In our study, gene variants in both FGF8 and FGFR2 were implicated in hypospadias. The two sequence variants on FGF8 that were found are located around a region coding to the COOH-terminal portion of the protein. This carboxyl region is shared by all the reported products of alternative splicing of this gene, which therefore might be of importance to the protein function. However, none of these gene variants alter the predicted protein structure. The sequence variants found in FGFR2 are more diverse, and their functional consequences more difficult to predict. The only non-synonymous variant (p.Met186Thr), as well as all the others, did not reveal any functional consequence according to homology and to protein structure prediction. But larger studies would be needed to elucidate the role of this variation. Also the combination of this SNP in a patient with another variant in the same gene may suggest a risk haplotype, or a cumulative effect of different gene variants. It is possible that the sequence variants that were found might cause different structural folds of mRNA, or altered splicing, or be in linkage disequilibrium with functional regulatory mutations or polymorphisms.
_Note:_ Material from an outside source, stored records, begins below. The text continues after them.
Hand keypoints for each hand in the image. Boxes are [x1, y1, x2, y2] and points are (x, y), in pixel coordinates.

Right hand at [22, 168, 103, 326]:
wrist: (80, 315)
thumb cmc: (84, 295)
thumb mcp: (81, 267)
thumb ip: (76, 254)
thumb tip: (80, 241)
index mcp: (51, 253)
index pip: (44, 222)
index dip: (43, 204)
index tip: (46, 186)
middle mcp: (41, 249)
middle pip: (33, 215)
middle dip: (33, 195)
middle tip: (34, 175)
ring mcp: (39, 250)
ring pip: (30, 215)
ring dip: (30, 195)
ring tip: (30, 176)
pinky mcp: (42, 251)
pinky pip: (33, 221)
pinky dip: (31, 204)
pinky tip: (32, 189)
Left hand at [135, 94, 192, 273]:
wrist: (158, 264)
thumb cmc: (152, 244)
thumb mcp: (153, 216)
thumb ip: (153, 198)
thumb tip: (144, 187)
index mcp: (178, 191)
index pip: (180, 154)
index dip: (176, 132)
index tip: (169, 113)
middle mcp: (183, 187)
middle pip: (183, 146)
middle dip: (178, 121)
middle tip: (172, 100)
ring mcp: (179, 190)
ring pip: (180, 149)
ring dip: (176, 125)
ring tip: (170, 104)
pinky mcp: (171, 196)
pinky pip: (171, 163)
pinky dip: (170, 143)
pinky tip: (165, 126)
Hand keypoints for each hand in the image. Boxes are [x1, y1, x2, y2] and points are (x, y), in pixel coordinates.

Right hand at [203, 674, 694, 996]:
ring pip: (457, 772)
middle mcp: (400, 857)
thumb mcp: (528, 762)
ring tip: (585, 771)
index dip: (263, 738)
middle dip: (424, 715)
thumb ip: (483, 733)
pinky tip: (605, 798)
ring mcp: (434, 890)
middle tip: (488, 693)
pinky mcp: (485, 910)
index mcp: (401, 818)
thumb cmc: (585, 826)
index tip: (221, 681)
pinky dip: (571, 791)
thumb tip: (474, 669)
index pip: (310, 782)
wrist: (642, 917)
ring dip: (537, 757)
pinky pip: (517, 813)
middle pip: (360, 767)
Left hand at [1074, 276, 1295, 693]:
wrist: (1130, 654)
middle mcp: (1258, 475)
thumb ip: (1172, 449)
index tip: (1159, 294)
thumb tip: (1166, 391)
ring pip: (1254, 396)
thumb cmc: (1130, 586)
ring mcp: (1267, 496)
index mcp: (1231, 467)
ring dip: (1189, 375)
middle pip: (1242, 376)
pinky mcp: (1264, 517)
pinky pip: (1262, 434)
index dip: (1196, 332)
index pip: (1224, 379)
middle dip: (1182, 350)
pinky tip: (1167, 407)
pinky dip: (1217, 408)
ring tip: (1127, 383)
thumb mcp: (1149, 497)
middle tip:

FGF8 is induced by AR through an AR receptor mediated expression mechanism. This regulation acts through its androgen response element (ARE) sequences in FGF8's promoter.20, 21, 22 Fgfr2-IIIb has been shown to mediate the closure of the urethral tube through an AR-dependent process. The antagonism of AR leads to the downregulation of Fgfr2-IIIb in mouse genitalia. The presence of an AR binding site in the Fgfr2 promoter also supports an interaction between the two receptors.13, 14

The study has been performed by standard methods to detect mutations and other gene variants, with a sensitivity of near, but not exactly 100%. Therefore, some gene variants might still have been missed. Nevertheless, our study populations consisted of familiar cases, in order to increase the chance of finding genetic causes of hypospadias. The fact that we did not find coding mutations in such group, therefore, strengthens the conclusion that mutations in these genes are not important in the pathogenesis of human hypospadias. Additionally, the absence of gene variations in BMP7 and FGF10 in this study does not necessarily mean that these genes are not involved in hypospadias; however, it does not encourage further studies.

The present work is based on selected candidate genes, implicating gene variants, but not mutations, of FGF8 and FGFR2 in hypospadias. As male genital development is an AR-dependent process, one could speculate that the polymorphisms found in the FGF8 and FGFR2 genes of boys with hypospadias might interfere with AR responses during urethral development.